И вот теперь, после предложения Дмитрия, сделанного как бы вскользь, в шутку, до Дины стала доходить вся неотвратимость её легкомысленного поступка с Робертом Ивановичем. Ведь он её не насиловал, не принуждал к этому. Вся вина учителя была лишь в том, что он был опытным любителем студенческой клубнички.

По разговорам, у него многие девочки побывали на квартире, когда жена гостила у родственников.

Даже в строгом уголовном кодексе, если всё это происходило без принуждения, никакого наказания не предусмотрено. С молодой девушкой после семнадцати лет такие процедуры – вершина мечтаний для любого мужчины.

– Ты что же, замуж меня взять хочешь? – с наигранной беспечностью спросила она парня.

– Ага! – он обнял Дину и закружил её по комнате.

В последнее время они сблизились настолько, что короткие робкие поцелуи стали переходить в долгие, затяжные, как парашютные прыжки, с замиранием сердца.

Но до другой близости дело не доходило. Хотя отказа не получилось бы.

Диме было трудно переступить ту грань, которая могла бы резко изменить их отношения. Подростковая робость ещё гнездилась и не отпускала уже не мальчика, но и не совсем мужчину.

Дину не то чтобы безоглядно закружило поднявшееся из глубин женского существа чувство, которое туманит голову девочке-подростку, нет, женщины взрослеют быстро, и предложение парня ее, конечно, взволновало, но не лишило чувства рассудочности.

Жизнь в городе – это не то, что деревенское существование.

За время учёбы в Тамбове, Дина свыклась с пусть скромными, но всё-таки благами цивилизации, и со страхом стала думать над тем, что после окончания училища ей неотвратимо придётся ехать по распределению в какую-нибудь Свищёвку, вытирать сопли юным дарованиям, обучая их основам нотной грамоты в колхозной музыкальной школе.

А теперь, после замужества она останется по свободному распределению и вполне может устроиться на работу в детский сад, где всегда не хватает воспитателей с музыкальным образованием.

А ещё всякие самодеятельные ансамбли, заводские кружки, где можно на договорной основе подработать добавку к детсадовской, в прямом и переносном смысле, зарплате.

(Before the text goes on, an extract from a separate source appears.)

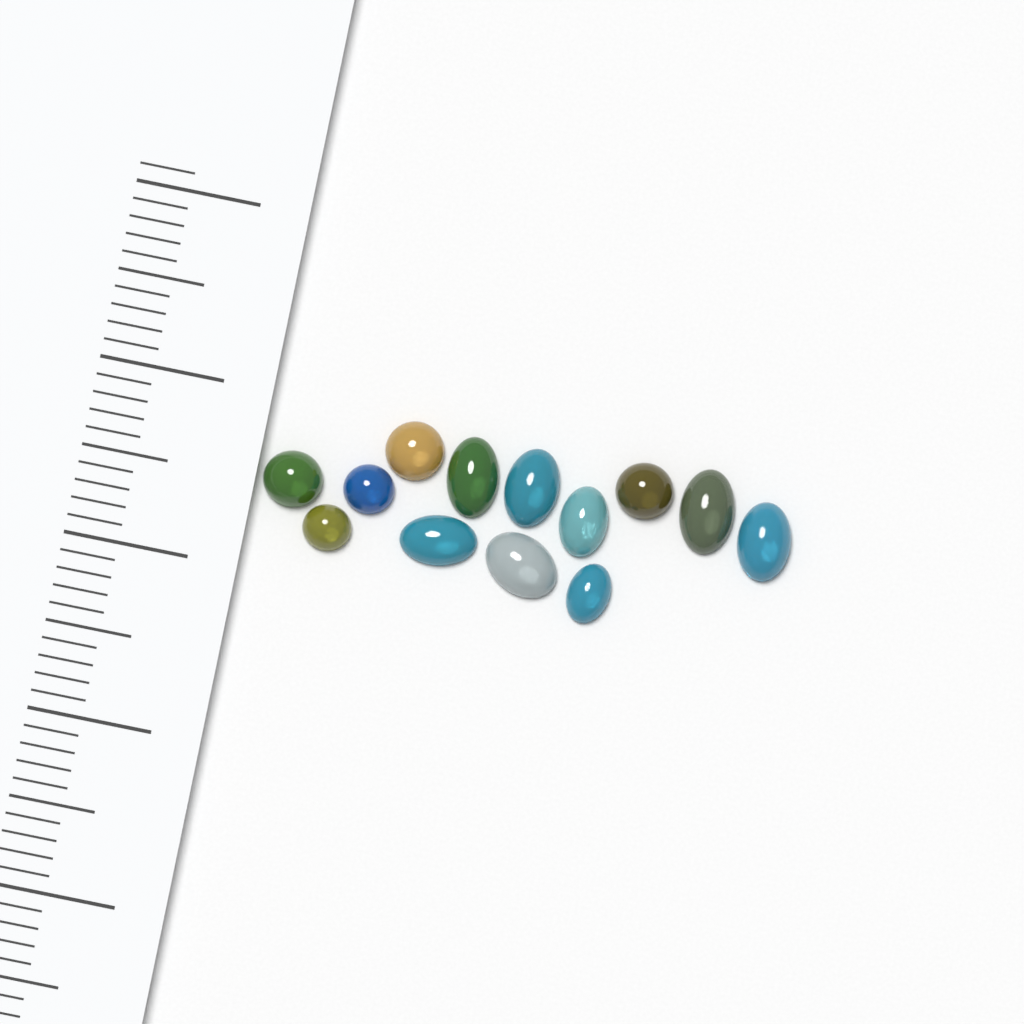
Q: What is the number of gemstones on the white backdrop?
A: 13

Домик у тёти Поли с хорошей крышей над головой. Дмитрий, парень именно тот, который ей нужен, пусть и не собирает звёзды – семейный по натуре человек, и он ей, конечно, не безразличен.

На вокзале, провожая Дину, жених, держа её за руку, сказал, что они сразу же пойдут в ЗАГС, как только она вернётся с каникул.

Теперь прощальный поцелуй был более спокойным и нежным, исчезла торопливая порывистость и нетерпение. Оба чувствовали себя заговорщиками, которые по-детски поклялись хранить очень важную для всего мира тайну.

«Пусть и мама приедет!» – с упором на слово «мама» крикнул он ей в окно, когда пригородная электричка медленно поплыла по стальной колее.

Он долго стоял на пустующей платформе, провожая влажным мальчишеским взглядом, вихляющий последний вагон в боязни, что электричка вот-вот соскользнёт с промороженных рельс, и тогда самого страшного не избежать.

7

Всё когда-нибудь проходит, прошли и студенческие каникулы.

Дина вернулась из деревни вечером, когда жених широкой лопатой, сделанной из фанерного листа, торил в наметённом за день сугробе дорогу к дому, словно знал, что его студентка сегодня вернётся, старался, чтобы не утопила она в рыхлом снеге своих лаковых сапожек, которые так зазывно обтягивали её восхитительные ножки.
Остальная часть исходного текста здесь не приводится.